Alles afwegende acht de rechtbank een gevangenisstraf voor de duur van 210 dagen waarvan 152 dagen voorwaardelijk, met aftrek van het voorarrest, met een proeftijd van twee jaar passend en geboden. De rechtbank heft daarbij het geschorste bevel tot voorlopige hechtenis op.

9.De toegepaste wettelijke bepalingen

De oplegging van de straf en/of maatregel is gegrond op de artikelen 14a, 14b, 14c, 57 en 311 van het Wetboek van Strafrecht.

10.De beslissing

De rechtbank:
 spreekt verdachte vrij van het onder 4 ten laste gelegde feit;
 verklaart bewezen dat verdachte de overige ten laste gelegde feiten, zoals vermeld onder ‘De bewezenverklaring’, heeft begaan;
 verklaart niet bewezen hetgeen verdachte meer of anders is ten laste gelegd dan hierboven bewezen is verklaard en spreekt verdachte daarvan vrij;
 verstaat dat het aldus bewezenverklaarde oplevert de strafbare feiten zoals vermeld onder ‘De kwalificatie van het bewezenverklaarde’;
 verklaart verdachte hiervoor strafbaar;
 veroordeelt verdachte wegens het bewezenverklaarde tot een
gevangenisstrafvoor de duur van
tweehonderdtien (210) dagenen bepaalt dat een gedeelte van deze gevangenisstraf, te weten
152 dagen, niet ten uitvoer zal worden gelegd, tenzij de rechter later anders mocht gelasten omdat verdachte zich voor het einde van de proeftijd van twee jaren schuldig heeft maakt aan een strafbaar feit;
 beveelt dat de tijd, door verdachte vóór de tenuitvoerlegging van deze uitspraak in verzekering en voorlopige hechtenis doorgebracht, bij de uitvoering van de opgelegde gevangenisstraf in mindering zal worden gebracht;
 heft op het – geschorste – bevel tot voorlopige hechtenis.
Dit vonnis is gewezen door mr.
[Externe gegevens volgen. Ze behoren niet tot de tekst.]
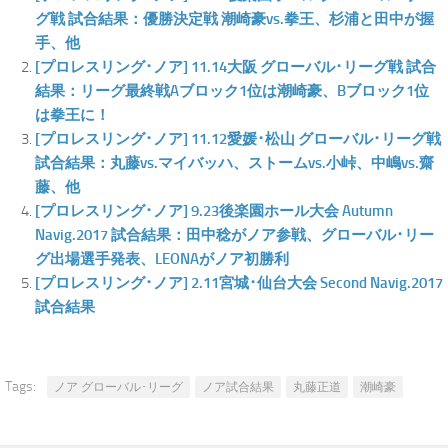
グ戦 試合結果：優勝決定戦 潮崎豪vs.拳王、杉浦と田中が握
手、他
[プロレスリング･ノア] 11.14大阪 グローバル･リーグ戦 試合
結果：リーグ最終戦Aブロック1位は潮崎豪、Bブロック1位
は拳王に！
[プロレスリング･ノア] 11.12愛媛･松山 グローバル･リーグ戦
試合結果：丸藤vs.マイバッハ、ストームvs.小峠、中嶋vs.齋
藤、他
[プロレスリング･ノア] 9.23後楽園ホール大会 Autumn
Navig.2017 試合結果：田中稔がノア参戦、グローバル･リー
グ出場選手発表、LEONAがノア初勝利
[プロレスリング･ノア] 2.11宮城･仙台大会 Second Navig.2017
試合結果
Tags:
ノア グローバル･リーグ
ノア試合結果
丸藤正道
潮崎豪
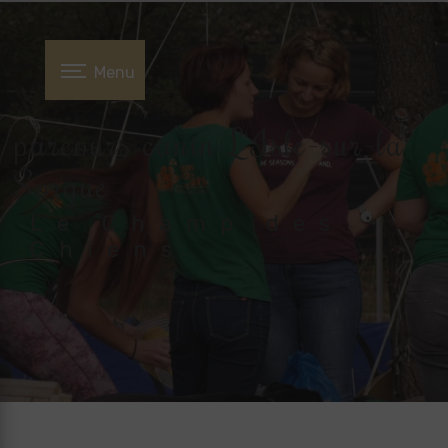
Panneau de gestion des cookies
Menu
parcours canin L'Isle-sur-la-
Sorgue
Le Champ des
Chiens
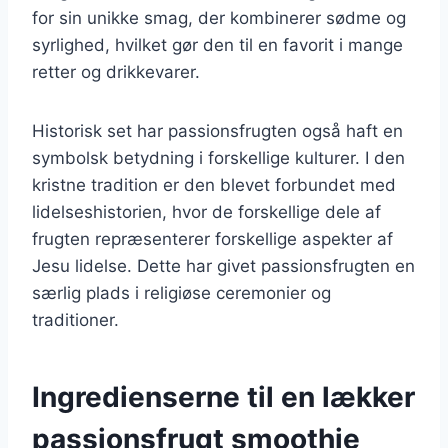
for sin unikke smag, der kombinerer sødme og
syrlighed, hvilket gør den til en favorit i mange
retter og drikkevarer.
Historisk set har passionsfrugten også haft en
symbolsk betydning i forskellige kulturer. I den
kristne tradition er den blevet forbundet med
lidelseshistorien, hvor de forskellige dele af
frugten repræsenterer forskellige aspekter af
Jesu lidelse. Dette har givet passionsfrugten en
særlig plads i religiøse ceremonier og
traditioner.
Ingredienserne til en lækker
passionsfrugt smoothie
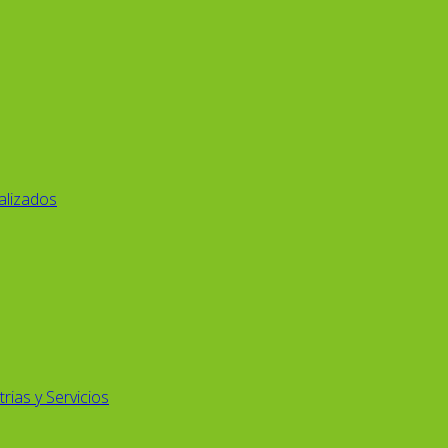
alizados
rias y Servicios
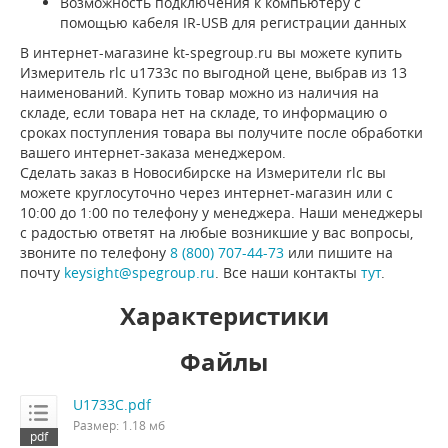
Возможность подключения к компьютеру с
помощью кабеля IR-USB для регистрации данных
В интернет-магазине kt-spegroup.ru вы можете купить
Измеритель rlc u1733c по выгодной цене, выбрав из 13
наименований. Купить товар можно из наличия на
складе, если товара нет на складе, то информацию о
сроках поступления товара вы получите после обработки
вашего интернет-заказа менеджером.
Сделать заказ в Новосибирске на Измерители rlc вы
можете круглосуточно через интернет-магазин или с
10:00 до 1:00 по телефону у менеджера. Наши менеджеры
с радостью ответят на любые возникшие у вас вопросы,
звоните по телефону
8 (800) 707-44-73
или пишите на
почту
keysight@spegroup.ru
. Все наши контакты
тут
.
Характеристики
Файлы
U1733C.pdf
Размер: 1.18 мб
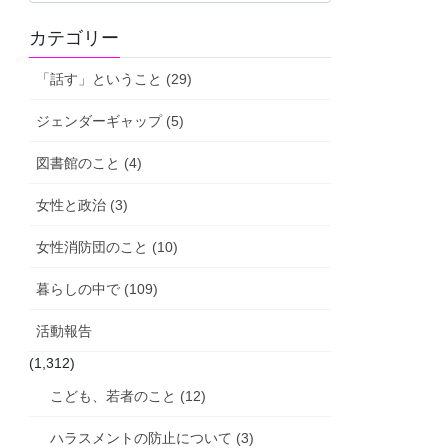
活
カテゴリー
動
報
「話す」ということ (29)
告
ジェンダーギャップ (5)
図書館のこと (4)
女性と政治 (3)
女性消防団のこと (10)
暮らしの中で (109)
活動報告
(1,312)
こども、若者のこと (12)
ハラスメントの防止について (3)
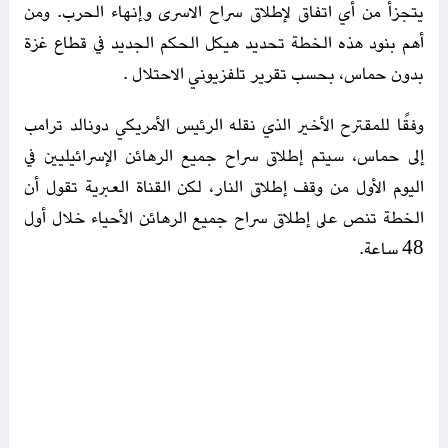
يتجزأ من أي اتفاق لإطلاق سراح الاسرى وإنهاء الحرب. ومن
أهم بنود هذه الخطة تحديد هيكل الحكم الجديد في قطاع غزة
بدون حماس، بحسب تقرير تلفزيوني الاحتلال .
وفقًا للمقترح الأخير الذي نقله الرئيس الأمريكي دونالد ترامب
إلى حماس، سيتم إطلاق سراح جميع الرهائن الإسرائيليين في
اليوم الأول من وقف إطلاق النار، لكن القناة العبرية تقول أن
الخطة تنص على إطلاق سراح جميع الرهائن الأحياء خلال أول
48 ساعة.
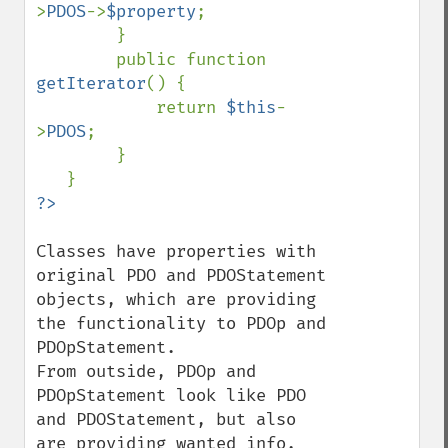
>
PDOS
->
$property
;

        }

        public function 
getIterator
() {

            return 
$this
-
>
PDOS
;

        }

Classes have properties with 
original PDO and PDOStatement 
objects, which are providing 
the functionality to PDOp and 
PDOpStatement.

From outside, PDOp and 
PDOpStatement look like PDO 
and PDOStatement, but also 
are providing wanted info.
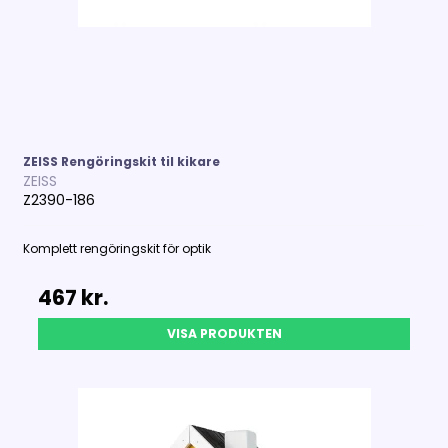
ZEISS Rengöringskit til kikare
ZEISS
Z2390-186
Komplett rengöringskit för optik
467 kr.
VISA PRODUKTEN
M.J. Ouweneel (voorzitter), mr. A.M.P.T. Blokhuis en mr. T.C. Henniphof, rechters, in tegenwoordigheid van mr. T.L. Tuitert, griffier, en uitgesproken ter openbare terechtzitting van deze rechtbank op 9 maart 2023.
Mrs Ouweneel en Blokhuis zijn buiten staat mede te ondertekenen.

Voetnoten

1.Het bewijs is terug te vinden in het in de wettelijke vorm door [naam verbalisant] van de politie Oost-Nederland, team Veluwe Vallei Noord, opgemaakte proces-verbaal, zaaknummer 2022541218, gesloten op 21 december 2022 en in de bijbehorende in wettelijke vorm opgemaakte processen-verbaal en overige schriftelijke bescheiden, tenzij anders vermeld. De vindplaatsvermeldingen verwijzen naar de pagina’s van het doorgenummerde dossier, tenzij anders vermeld.